Some GOP leaders fear Trump won't be well-positioned to take on Democratic front-runner Hillary Clinton and her tightly run campaign, while Cruz reminded voters Tuesday during a media interview that Trump hasn't had a strong handle on the primary process that requires campaign to acquire delegate voters, not just win states.
"I cannot help that the Donald Trump campaign does not seem capable of running a lemonade stand," Cruz said in a radio interview with Sean Hannity, adding, "The Donald Trump campaign doesn't know what they're doing. They don't show up."
Ahead of New York, Trump won 21 states to become the Republican front-runner, but his candidacy was challenged by GOP leaders, including Mitt Romney, who sought to persuade voters that his penchant for jabs and divisive policy ideas, such as banning Muslims who aren’t U.S. citizens and building a wall on the Mexican border, should prevent him from becoming the nominee. He is expected to do well April 26 in primary contests in Maryland, Delaware, Rhode Island, Connecticut and Pennsylvania.
— Ali Vitali (@alivitali) April 20, 2016
— Donald J. Trump (@realDonaldTrump) April 20, 2016
Trump made his case in New York by touting his close ties to the state where he grew up and built his business empire. He spent no money on ad buys, instead relying on the massive media attention that has followed his campaign and on his name recognition as a former reality TV star and one of the nation's richest men. He was ahead by 30 points in the polls long before a vote was cast.
But his efforts weren't without missteps. He was mocked on social media Tuesday after he misspoke about the Sept. 11, 2001, terrorist attacks during a rally in Buffalo, New York.
"I wrote this out, and it's very close to my heart because I was down there and I watched our police and our firemen down at 7/11, down at the World Trade Center right after it came down," the GOP front-runner said. "And I saw the greatest people I've ever seen in action."
“We see the values with our New York police and firefighters. They don’t get enough credit. These are great, great people,” he said. “We see it with the families that go to your parks. Central Park, all of your parks,” he said.
“And what are New York values? Honesty and straight talk,” Trump said. “People say, ‘Oh you tell it too straight, Mr. Trump.’ I think that’s what you like.”
Many Trump supporters agree. They say he is best positioned to grow the economy and combat illegal immigration.

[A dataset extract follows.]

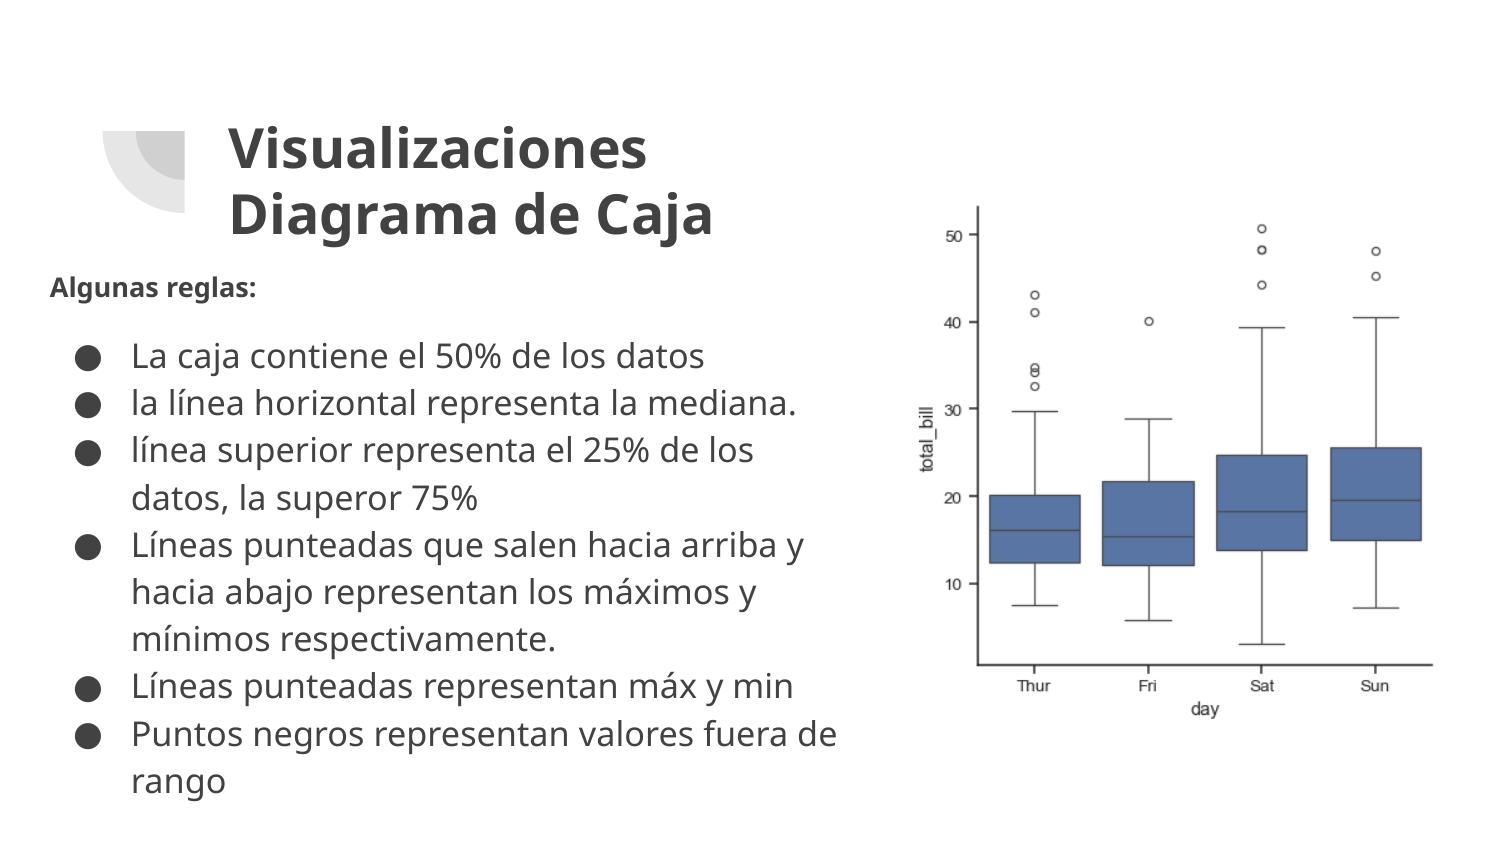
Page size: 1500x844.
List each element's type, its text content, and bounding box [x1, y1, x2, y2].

Rich Padovano told the New York Times after voting in Staten Island that the nation needs Trump’s outspokenness.
“I agree with the majority of Republicans,” said Padovano, 62, a retired restaurant manager and a lifelong Republican. “We are lost as a country, and we need somebody to make drastic changes.”
“And we are allowing in too many people in the country too quickly,” he said of undocumented immigrants.
While two of his adult children failed to register on time to vote for him Tuesday, there was one vote Trump could count on in New York: his own. He cast his ballot Tuesday morning at a midtown Manhattan polling place.